Although the term microlearning is self-explanatory, it is vastly different from a productive lesson or a short piece of content. Contradictory to the popular belief associated with length, microlearning can come in all shapes and sizes. However, the purpose behind it needs to be focused and consistent.
When microlearning is directed towards a specific skill or task, it takes the shape of something that is undoubtedly repeatable and easily accessible even at last minute. Assume you have an hour before a big sales meeting and you’re a little apprehensive about price negotiations. Now if you had a five-minute video or brief course that could help, you might take the time to go through it. But if that video or course were much longer and time-consuming, chances are higher that you’d skip it altogether.

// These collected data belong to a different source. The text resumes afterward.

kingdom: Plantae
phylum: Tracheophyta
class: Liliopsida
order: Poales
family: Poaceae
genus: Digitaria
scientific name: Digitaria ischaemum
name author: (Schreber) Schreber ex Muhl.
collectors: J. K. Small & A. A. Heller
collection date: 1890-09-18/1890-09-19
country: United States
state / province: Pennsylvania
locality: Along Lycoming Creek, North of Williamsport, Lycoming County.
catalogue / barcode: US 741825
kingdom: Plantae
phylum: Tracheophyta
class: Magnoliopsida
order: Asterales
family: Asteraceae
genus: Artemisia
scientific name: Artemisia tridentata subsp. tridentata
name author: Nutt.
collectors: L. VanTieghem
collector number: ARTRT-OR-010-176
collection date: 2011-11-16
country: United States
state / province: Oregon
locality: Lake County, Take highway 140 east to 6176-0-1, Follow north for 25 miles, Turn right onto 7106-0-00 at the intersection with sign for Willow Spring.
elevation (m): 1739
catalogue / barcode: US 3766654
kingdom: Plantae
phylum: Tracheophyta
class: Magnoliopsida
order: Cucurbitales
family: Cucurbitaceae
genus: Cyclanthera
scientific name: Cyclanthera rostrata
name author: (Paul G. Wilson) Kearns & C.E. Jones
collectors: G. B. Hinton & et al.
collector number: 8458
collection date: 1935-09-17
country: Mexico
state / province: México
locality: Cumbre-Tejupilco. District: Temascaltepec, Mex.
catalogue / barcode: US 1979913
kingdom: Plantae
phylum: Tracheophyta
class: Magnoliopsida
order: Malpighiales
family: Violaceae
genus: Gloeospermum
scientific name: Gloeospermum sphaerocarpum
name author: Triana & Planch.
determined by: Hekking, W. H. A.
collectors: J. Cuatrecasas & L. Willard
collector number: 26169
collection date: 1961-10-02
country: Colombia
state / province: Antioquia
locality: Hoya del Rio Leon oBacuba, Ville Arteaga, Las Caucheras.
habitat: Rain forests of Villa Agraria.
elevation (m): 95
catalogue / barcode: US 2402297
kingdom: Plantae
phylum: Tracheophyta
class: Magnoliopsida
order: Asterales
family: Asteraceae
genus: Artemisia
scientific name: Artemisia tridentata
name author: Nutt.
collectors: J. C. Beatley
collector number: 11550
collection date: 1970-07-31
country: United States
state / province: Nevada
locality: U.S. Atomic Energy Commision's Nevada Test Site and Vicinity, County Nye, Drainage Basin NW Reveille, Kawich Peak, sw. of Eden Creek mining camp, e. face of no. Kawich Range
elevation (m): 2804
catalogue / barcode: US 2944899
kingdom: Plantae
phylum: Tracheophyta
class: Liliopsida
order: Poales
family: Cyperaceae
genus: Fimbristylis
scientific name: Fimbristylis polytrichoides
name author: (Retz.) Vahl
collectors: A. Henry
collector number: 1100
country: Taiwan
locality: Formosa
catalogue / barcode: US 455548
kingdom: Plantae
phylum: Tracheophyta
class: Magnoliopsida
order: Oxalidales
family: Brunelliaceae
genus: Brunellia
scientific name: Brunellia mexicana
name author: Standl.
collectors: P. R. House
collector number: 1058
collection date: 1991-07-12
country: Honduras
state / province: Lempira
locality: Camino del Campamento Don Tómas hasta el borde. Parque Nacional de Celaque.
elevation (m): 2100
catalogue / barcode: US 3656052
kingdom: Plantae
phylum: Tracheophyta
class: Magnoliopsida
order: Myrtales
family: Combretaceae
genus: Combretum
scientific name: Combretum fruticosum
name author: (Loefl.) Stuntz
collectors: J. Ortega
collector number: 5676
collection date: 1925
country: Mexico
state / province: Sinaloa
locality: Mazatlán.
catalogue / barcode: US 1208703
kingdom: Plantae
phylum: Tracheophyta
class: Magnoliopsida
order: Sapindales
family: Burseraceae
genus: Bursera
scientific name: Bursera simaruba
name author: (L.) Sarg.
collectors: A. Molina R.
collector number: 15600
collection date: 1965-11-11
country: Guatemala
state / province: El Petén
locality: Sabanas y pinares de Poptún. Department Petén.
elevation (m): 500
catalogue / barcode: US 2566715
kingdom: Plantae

More often than not, learners want shorter nuggets of content. But for L&D professionals, it can be challenging to try to fit everything into five- to seven-minute chunks. However, by focusing content topics on things learners need to have, along with opportunities to practice what they’re learning, you can create microlearning that’s targeted to the learner and easily repeatable. While this method has worked for a variety of topics, it’s important to understand that some courses just don’t fit into a template. Some topics just aren’t suitable for microlearning, and chunking is not fundamentally the answer. Complex topics may indeed warrant longer courses—and that’s perfectly OK.
In today’s day and age, where companies are supporting diverse populations, multiple locations, remote workers, and employees spanning different generations, microlearning undoubtedly makes training more accessible and less costly. However, as is the case with all training, the actual measure is in the transfer of learning and its impact on the business objectives.